Taiwan/China: Ein potenzieller globaler Brandherd
Die Spannungen um Taiwan stellen den zentralen Konflikt im Hegemonialwettbewerb zwischen China und den USA dar. Chinas innenpolitische Herausforderungen – Wirtschaftskrise, Arbeitslosigkeit, soziale Unruhen – erhöhen den Druck auf die Kommunistische Partei, ihren Anspruch auf Taiwan durchzusetzen. Gleichzeitig hat Taiwan, unterstützt von den USA, seine Verteidigung massiv ausgebaut, was eine Invasion kostspielig und riskant macht. Dennoch bleibt die Gefahr einer militärischen Eskalation hoch, da ein Konflikt in der Taiwanstraße schnell zu einem regionalen oder globalen Krieg eskalieren könnte.

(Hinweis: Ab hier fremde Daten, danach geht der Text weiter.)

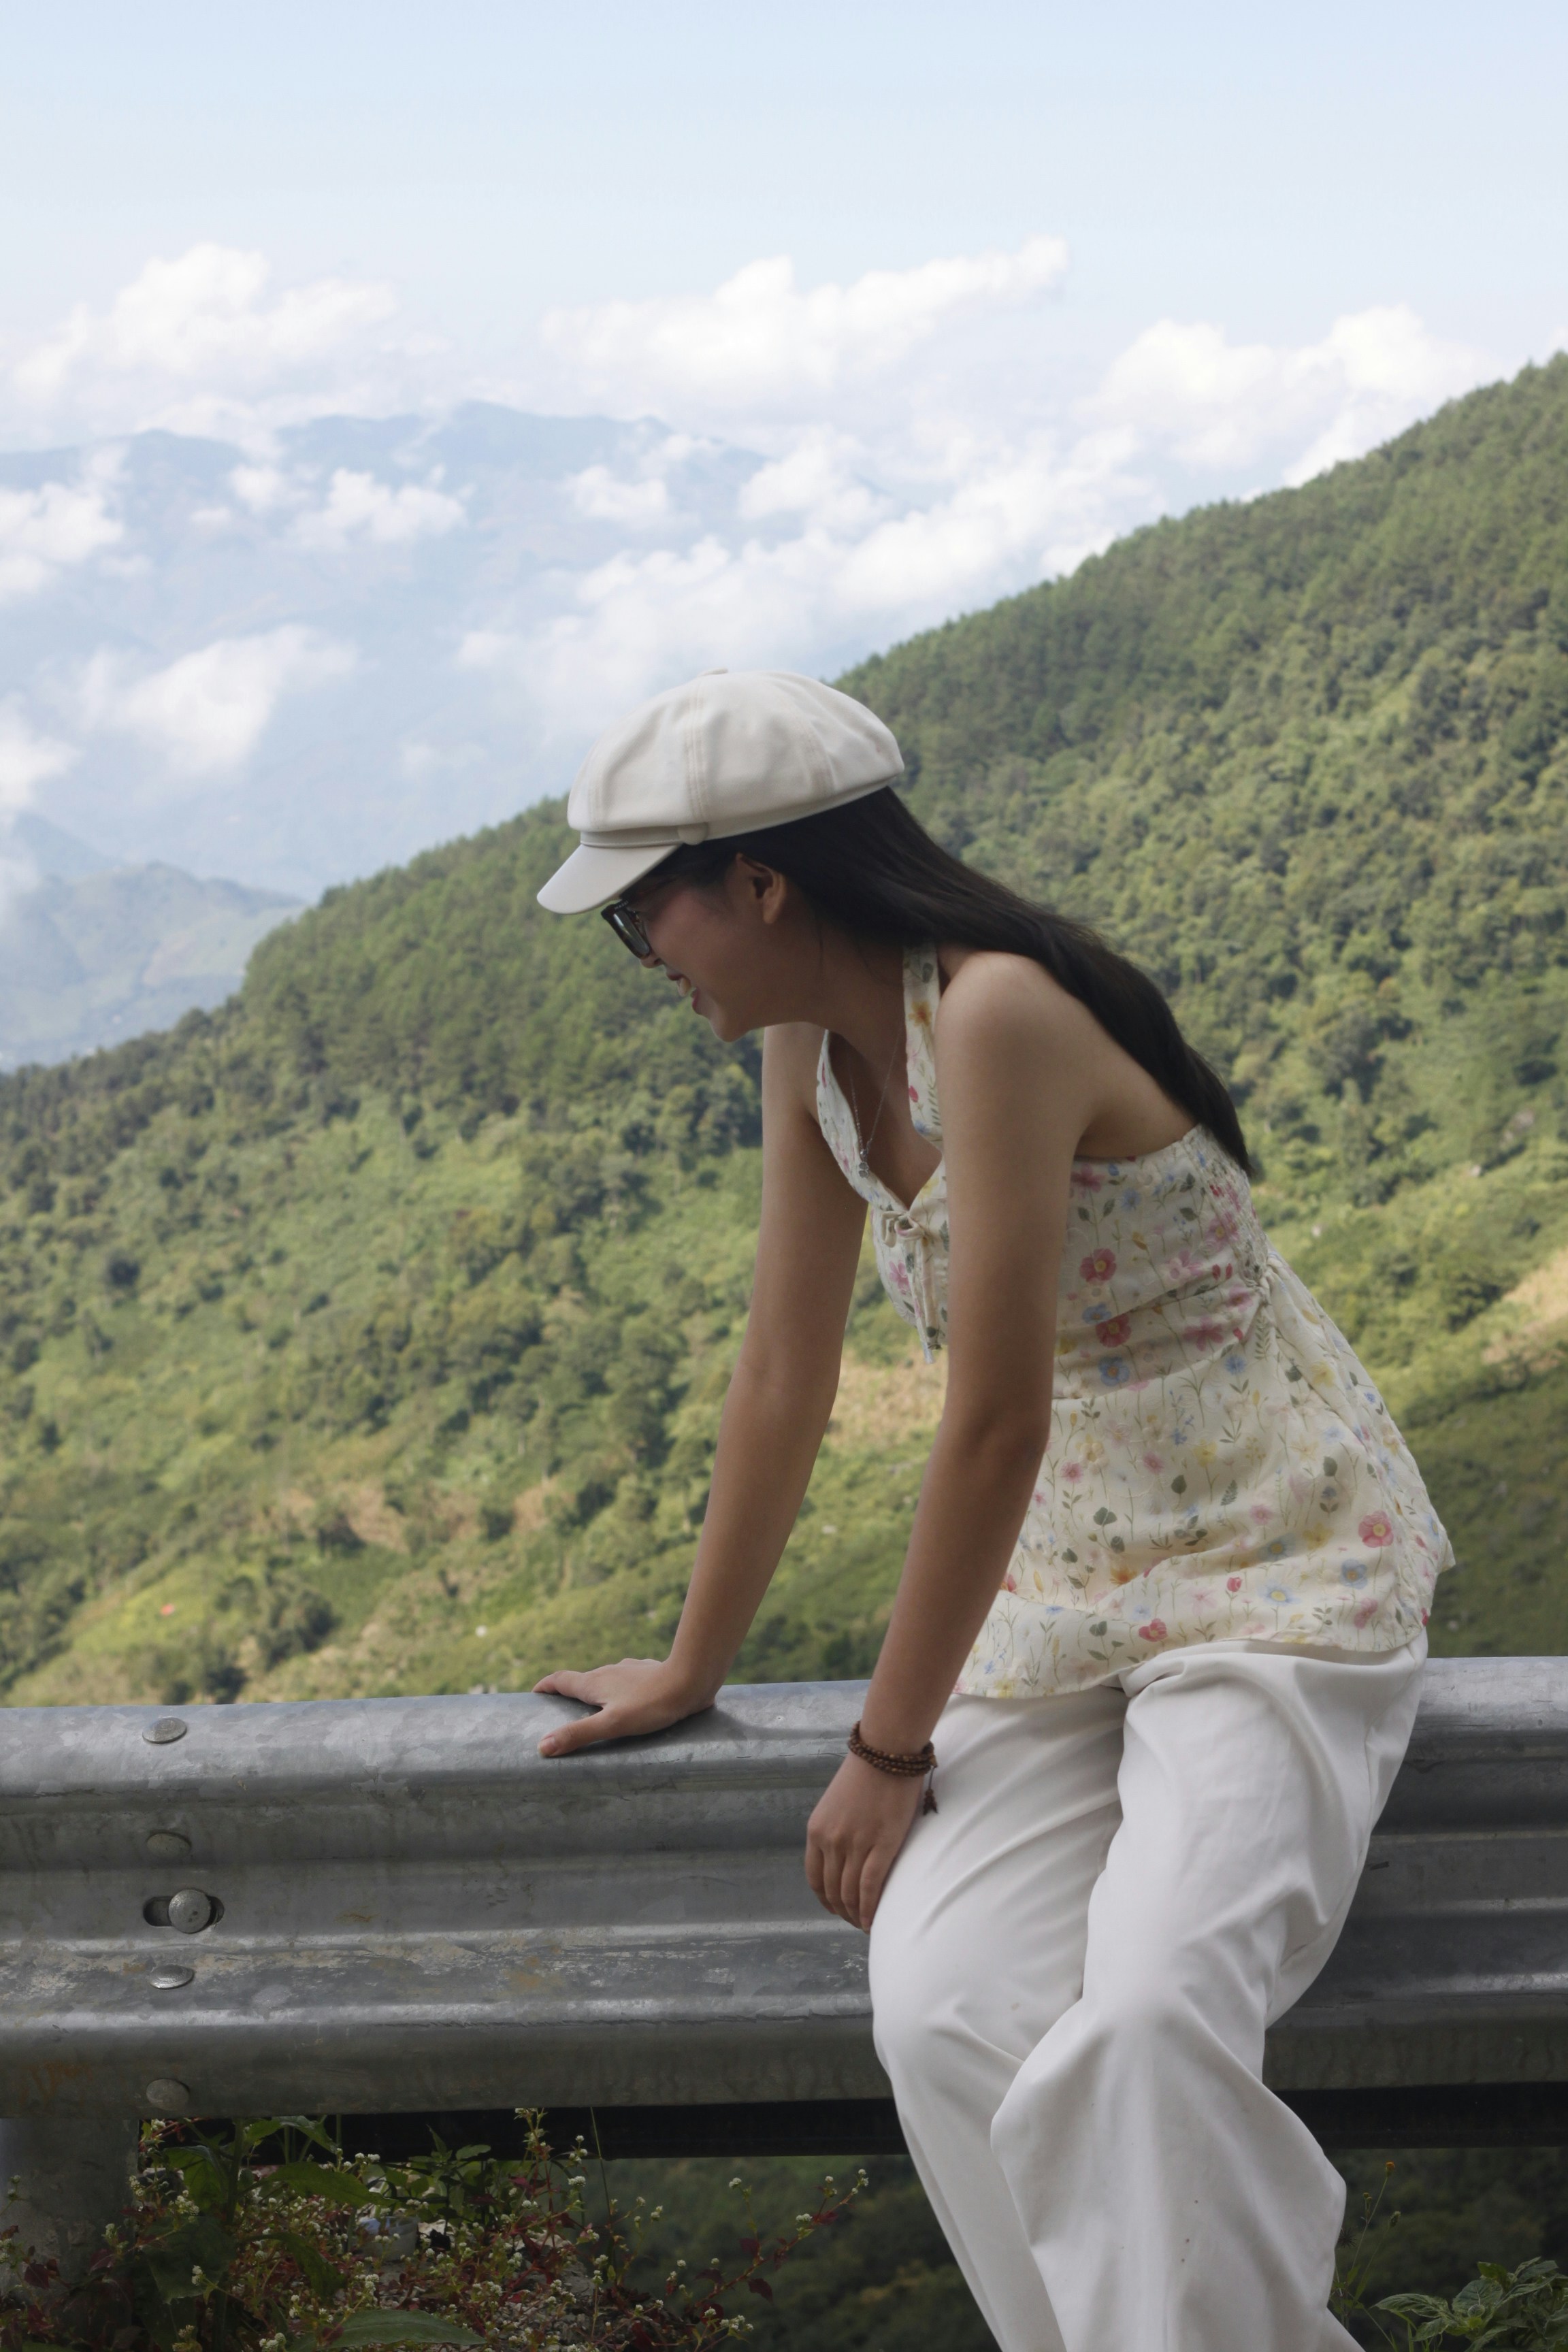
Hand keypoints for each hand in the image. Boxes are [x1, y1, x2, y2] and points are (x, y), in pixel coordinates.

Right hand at [531, 1657, 711, 1755]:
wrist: (691, 1679)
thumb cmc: (651, 1704)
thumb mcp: (612, 1724)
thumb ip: (579, 1734)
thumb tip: (542, 1746)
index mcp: (595, 1682)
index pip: (561, 1680)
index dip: (545, 1686)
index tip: (535, 1694)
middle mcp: (609, 1671)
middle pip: (583, 1681)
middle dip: (571, 1695)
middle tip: (564, 1713)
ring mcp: (630, 1671)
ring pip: (607, 1682)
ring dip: (598, 1695)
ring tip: (599, 1715)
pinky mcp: (649, 1674)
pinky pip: (628, 1684)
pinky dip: (621, 1695)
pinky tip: (632, 1707)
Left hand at [805, 1753, 924, 1932]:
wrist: (886, 1750)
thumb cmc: (866, 1773)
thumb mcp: (836, 1804)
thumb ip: (834, 1830)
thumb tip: (843, 1855)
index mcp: (817, 1830)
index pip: (814, 1878)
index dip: (825, 1899)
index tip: (835, 1909)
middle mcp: (831, 1840)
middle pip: (832, 1890)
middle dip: (842, 1911)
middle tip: (855, 1921)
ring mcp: (855, 1844)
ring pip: (850, 1893)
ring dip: (856, 1914)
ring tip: (865, 1924)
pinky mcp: (882, 1845)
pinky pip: (871, 1887)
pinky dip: (870, 1908)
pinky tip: (873, 1921)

Aber nicht allein eine militärische Intervention Chinas in Taiwan wäre katastrophal. Auch eine Blockade der Insel hätte erhebliche Auswirkungen auf die öffentliche Sicherheit in Europa, insbesondere durch die Störung globaler Lieferketten. Taiwan, insbesondere durch Unternehmen wie TSMC, produziert etwa 60 % der weltweiten Halbleiter und über 90 % der modernsten Chips (Stand 2025). Europa, das stark auf diese Chips für Automobilindustrie, Elektronik, Medizintechnik und Verteidigung angewiesen ist, würde mit massiven Engpässen konfrontiert. Beispiel: Die Chipkrise 2021-2022 führte in Deutschland zu Produktionsausfällen in der Autoindustrie – ein Taiwan-Konflikt könnte das um ein Vielfaches übertreffen.
Eine Blockade könnte auch die Schifffahrtsrouten in der Taiwanstraße (ca. 50 % des globalen Warenverkehrs) gefährden. Europa wäre indirekt von gestörten Öl- und Gaslieferungen aus Asien betroffen, was Energiepreise steigen ließe. Sollten Unternehmen aufgrund einer Blockade oder Intervention ihre Produktion drosseln oder stoppen, würde sich die Arbeitslosigkeit und die wirtschaftliche Unsicherheit in Europa erhöhen. Soziale Spannungen, aber auch die Kriminalität würden zunehmen und damit auch wieder die Destabilisierung der Gesellschaft. Europa müsste um den Willen seiner Stabilität auf Diversifizierung der Lieferketten und strategische Lagerhaltung setzen, um solche Szenarien abzumildern. Doch auch hier gilt: die Zeit für präventives Handeln wird knapp.